National road 50 () is a route belonging to the Polish national road network. The highway forms a part of bypass of Warsaw metropolitan area, running from 29 to 84 km away from centre of Warsaw. The route has two bridges over Vistula, one in Wyszogród and another in Góra Kalwaria.

Because of the heavy traffic (road is used as a detour for trucks due to restrictions in Warsaw), the highway was completely reconstructed and has a few bypasses along major and smaller towns.

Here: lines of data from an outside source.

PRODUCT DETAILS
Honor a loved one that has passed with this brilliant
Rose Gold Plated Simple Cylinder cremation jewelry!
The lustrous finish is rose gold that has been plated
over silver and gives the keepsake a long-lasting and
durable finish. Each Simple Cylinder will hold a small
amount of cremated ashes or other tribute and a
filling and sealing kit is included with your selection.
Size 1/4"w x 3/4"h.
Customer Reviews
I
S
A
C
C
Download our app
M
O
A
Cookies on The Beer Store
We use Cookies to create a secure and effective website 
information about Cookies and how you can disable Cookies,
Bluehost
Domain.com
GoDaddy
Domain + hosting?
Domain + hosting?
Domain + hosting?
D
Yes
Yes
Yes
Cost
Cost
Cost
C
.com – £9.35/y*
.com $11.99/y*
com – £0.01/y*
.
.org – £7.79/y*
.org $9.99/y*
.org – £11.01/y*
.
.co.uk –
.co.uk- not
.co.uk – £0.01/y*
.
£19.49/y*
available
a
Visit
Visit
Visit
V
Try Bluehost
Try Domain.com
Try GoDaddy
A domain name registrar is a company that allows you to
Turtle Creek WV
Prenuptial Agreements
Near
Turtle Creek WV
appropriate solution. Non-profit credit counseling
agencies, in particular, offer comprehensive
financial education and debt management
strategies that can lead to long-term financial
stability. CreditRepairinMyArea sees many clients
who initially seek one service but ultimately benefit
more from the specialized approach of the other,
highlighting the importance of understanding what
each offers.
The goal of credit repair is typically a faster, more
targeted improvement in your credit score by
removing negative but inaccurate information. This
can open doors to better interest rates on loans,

Major cities and towns along the route 
 Ciechanów (road 60)
 Płońsk (expressway S7, road 10) – bypass
 Wyszogród (road 62)
 Sochaczew (road 92) – bypass
 Żyrardów – bypass
 Mszczonów (expressway S8)
 Grójec (expressway S7)
 Góra Kalwaria (road 79) – bypass under construction
 Kołbiel (road 17) – planned bypass
 Stojadła (road 92) – bypass
 Mińsk Mazowiecki (motorway A2) – bypass
 Łochów (road 62)
 Ostrów Mazowiecka (expressway S8)

Axle load limit 
National road 50 has an axle limit restrictions:

Between Płońsk and Mińsk Mazowiecki the allowed axle limit is up to 11.5 tons, which is a standard limit on Polish national roads.